When the National Security Agency lost control of the software behind the WannaCry cyberattack, it was like "the U.S. military having some of its Tomahawk missiles stolen," Microsoft President Brad Smith says, in a message about the malicious software that has created havoc on computer networks in more than 150 countries since Friday.
"This is an emerging pattern in 2017," Smith, who is also chief legal officer, says in a Microsoft company blog post. "We have seen vulnerabilities stored by the CIA show up on WikiLeaks, and now this vulnerability stolen from the NSA has affected customers around the world. Repeatedly, exploits in the hands of governments have leaked into the public domain and caused widespread damage."
On affected computers, the WannaCry software encrypts files and displays a ransom message demanding $300 in bitcoin. It has attacked hundreds of thousands of computers, security experts say, from hospital systems in the U.K. and a telecom company in Spain to universities and large companies in Asia. And the software is already inspiring imitators, as the Bleeping Computer site reports.
The malware behind WannaCry (also called WannaCrypt, Wana Decryptor or WCry) was reported to have been stolen from the NSA in April. And while Microsoft said it had already released a security update to patch the vulnerability one month earlier, the sequence of events fed speculation that the NSA hadn't told the U.S. tech giant about the security risk until after it had been stolen.
With his new statement, Smith seems to be confirming that version of events.
Two months after Microsoft issued its security patch, thousands of computers remained vulnerable to the WannaCry attack. That prompted the company to issue another patch on Friday for older and unsupported operating systems such as Windows XP, allowing users to secure their systems without requiring an upgrade to the latest operating software.

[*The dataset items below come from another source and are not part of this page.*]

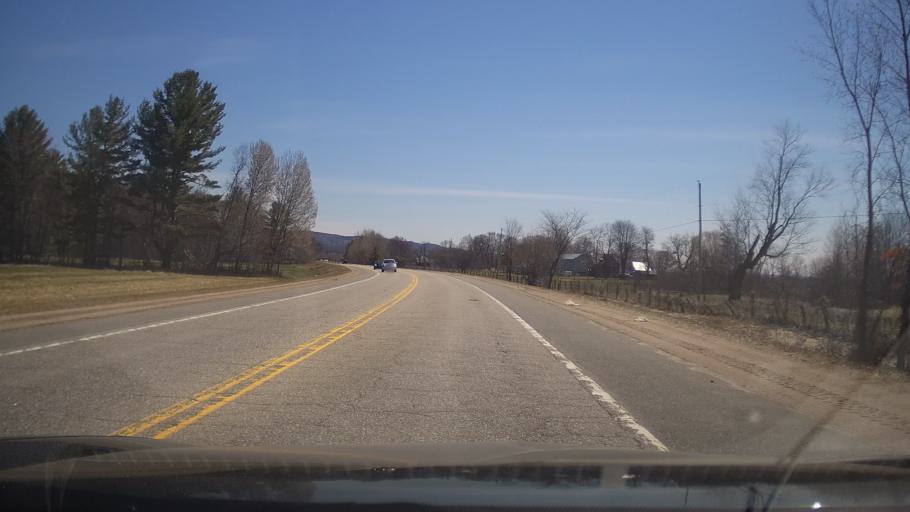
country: CA
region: Ontario
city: Arnprior
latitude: 45.5544
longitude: -76.1211
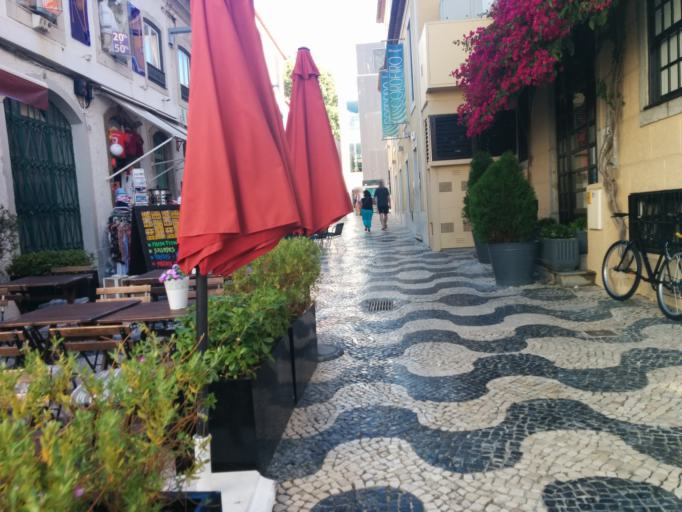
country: PT
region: Lisbon
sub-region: Cascais
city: Cascais
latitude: 38.6987
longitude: -9.4201
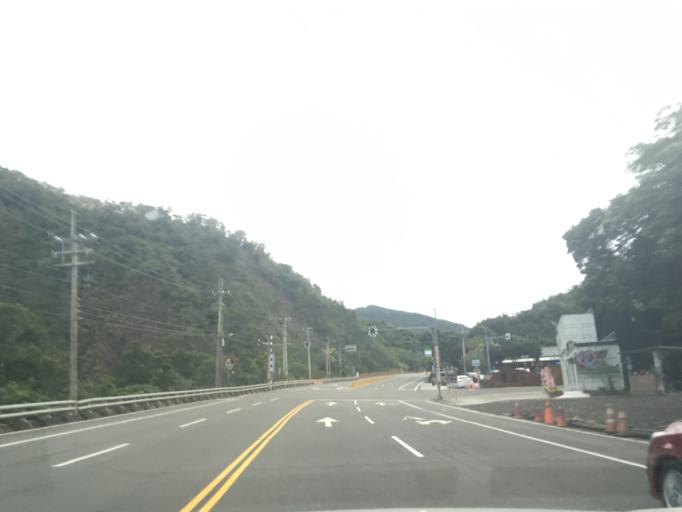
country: TW
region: Taiwan
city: Hengchun
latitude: 22.2181
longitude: 120.7935
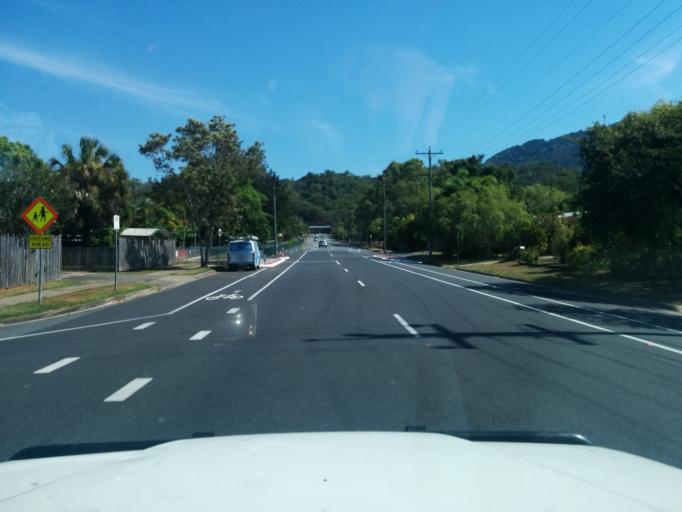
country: AU
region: Queensland
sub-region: Cairns
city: Redlynch
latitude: -16.9097
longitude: 145.7282
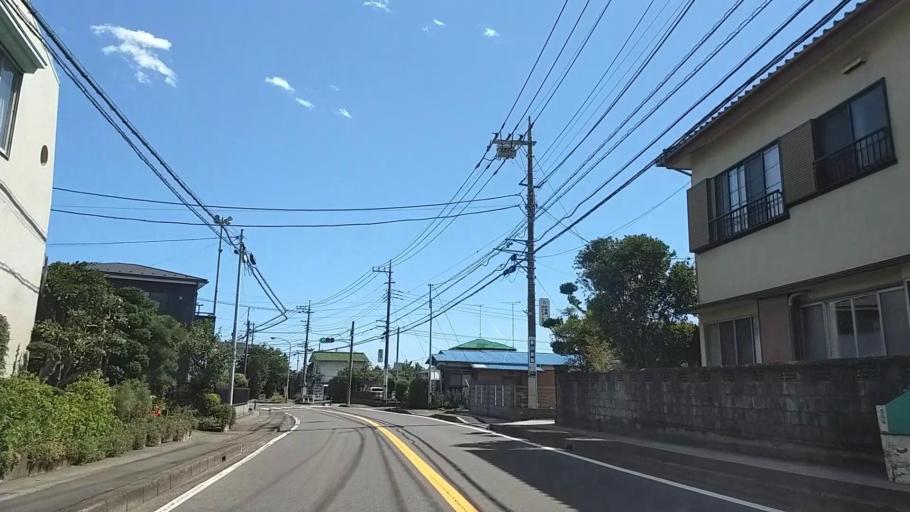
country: JP
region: Kanagawa
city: Zama
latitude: 35.5364
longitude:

Urging businesses and computer users to keep their systems current and updated, Smith says the WannaCry attack shows the importance of collective action to fight cybercrime.

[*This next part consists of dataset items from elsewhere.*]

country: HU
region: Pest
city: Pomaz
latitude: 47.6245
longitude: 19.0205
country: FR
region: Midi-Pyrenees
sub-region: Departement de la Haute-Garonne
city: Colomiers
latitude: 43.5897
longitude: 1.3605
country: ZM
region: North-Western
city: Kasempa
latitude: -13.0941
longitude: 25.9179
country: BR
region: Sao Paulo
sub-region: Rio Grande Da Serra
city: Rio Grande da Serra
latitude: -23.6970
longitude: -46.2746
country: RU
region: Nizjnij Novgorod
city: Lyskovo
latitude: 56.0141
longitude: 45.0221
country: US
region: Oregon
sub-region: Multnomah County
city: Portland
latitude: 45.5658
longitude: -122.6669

But he aimed his sharpest criticisms at the U.S. and other nations.
The attack, Smith says, "represents a completely unintended but disconcerting link between the two most serious forms of cybersecurity threats in the world today — nation-state action and organized criminal action."
International standards should compel countries not to stockpile or exploit software vulnerabilities, Smith says. He adds that governments should report vulnerabilities like the one at the center of the WannaCry attack.
Governments "need to take a different approach and adhere in cyberspace to the same rules applied to weapons in the physical world," Smith says, urging agencies to "consider the damage to civilians that comes from hoarding these vulnerabilities and the use of these exploits."
Smith's blog post did not address another factor in the ransomware's spread, one that hints at the difficulty of uniting against a hacking attack: Users of pirated Microsoft software are unable to download the security patch, forcing them to fend for themselves or rely on a third-party source for a solution.